**Directions for this task**
Repeat every entry exactly as it stands. Omit the images.

*** Opening Data supplied ***

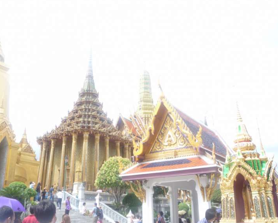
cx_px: 130
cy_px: 115
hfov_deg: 54.2
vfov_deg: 44.5
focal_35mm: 33
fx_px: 272
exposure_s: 1/400
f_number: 3.3
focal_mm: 5.2
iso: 100
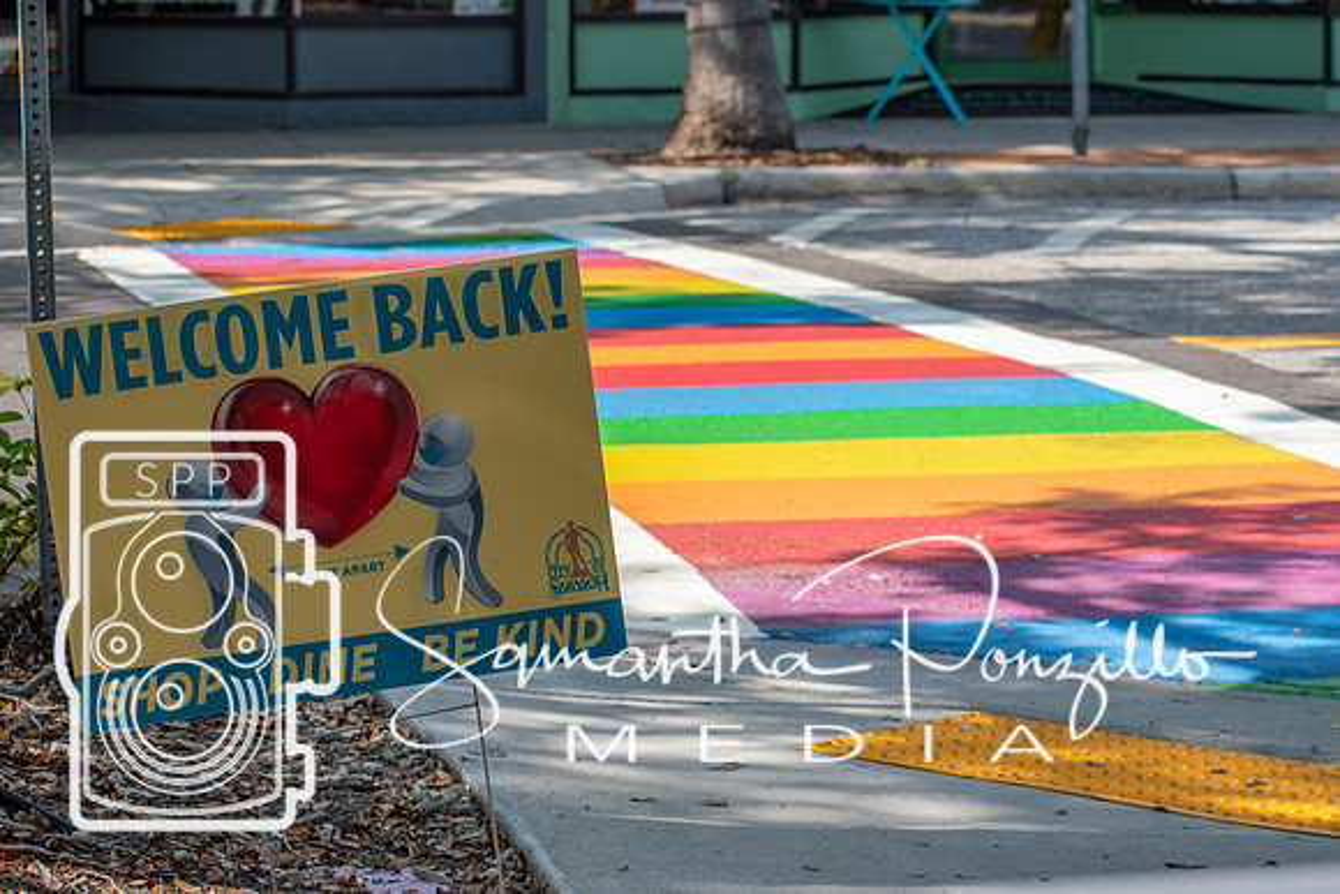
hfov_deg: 17.0
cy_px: 499
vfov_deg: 11.4
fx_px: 4488
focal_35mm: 121
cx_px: 759
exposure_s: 1/640
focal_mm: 70
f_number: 5.6
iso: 200
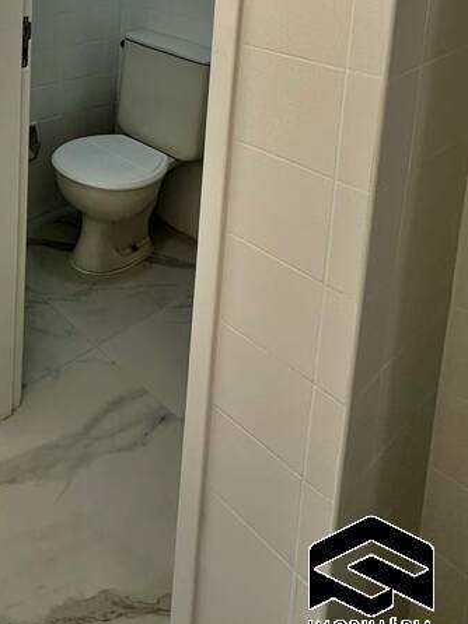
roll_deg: -1.7
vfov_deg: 43.6
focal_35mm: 34
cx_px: -41
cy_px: -39
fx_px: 613
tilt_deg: -6.8
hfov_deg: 35.9
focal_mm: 2.22
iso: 40
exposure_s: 1/303
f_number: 2.2
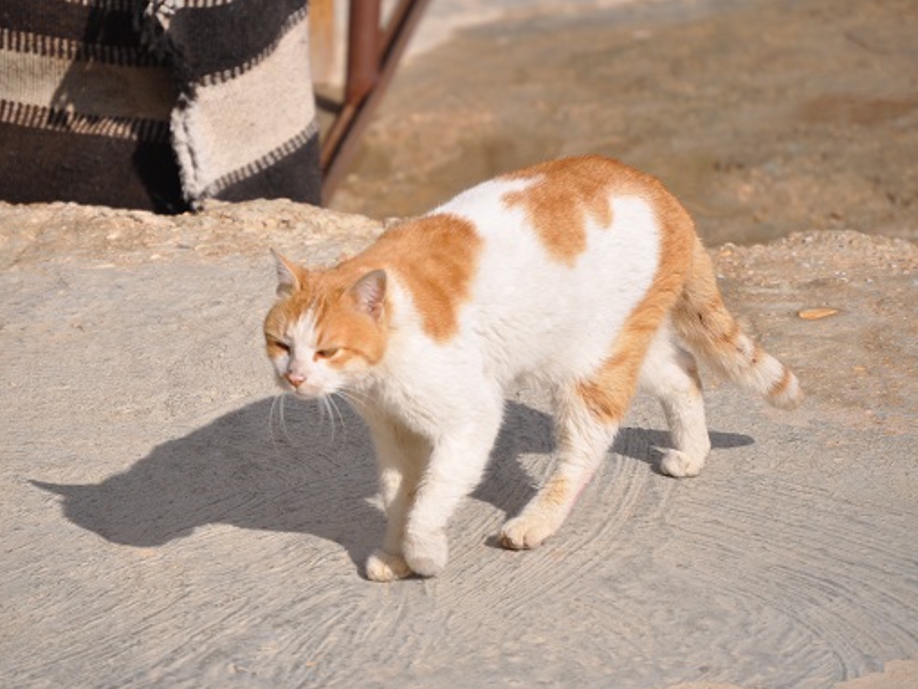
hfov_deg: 5.8
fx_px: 9045
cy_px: 352
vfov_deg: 4.4
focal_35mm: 341
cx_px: 388
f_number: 5.6
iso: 250
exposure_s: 1/2000
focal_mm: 200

*** Closing Data supplied ***

**Task response**
cx_px: 130
cy_px: 115
hfov_deg: 54.2
vfov_deg: 44.5
focal_35mm: 33
fx_px: 272
exposure_s: 1/400
f_number: 3.3
focal_mm: 5.2
iso: 100
hfov_deg: 17.0
cy_px: 499
vfov_deg: 11.4
fx_px: 4488
focal_35mm: 121
cx_px: 759
exposure_s: 1/640
focal_mm: 70
f_number: 5.6
iso: 200
roll_deg: -1.7
vfov_deg: 43.6
focal_35mm: 34
cx_px: -41
cy_px: -39
fx_px: 613
tilt_deg: -6.8
hfov_deg: 35.9
focal_mm: 2.22
iso: 40
exposure_s: 1/303
f_number: 2.2
hfov_deg: 5.8
fx_px: 9045
cy_px: 352
vfov_deg: 4.4
focal_35mm: 341
cx_px: 388
f_number: 5.6
iso: 250
exposure_s: 1/2000
focal_mm: 200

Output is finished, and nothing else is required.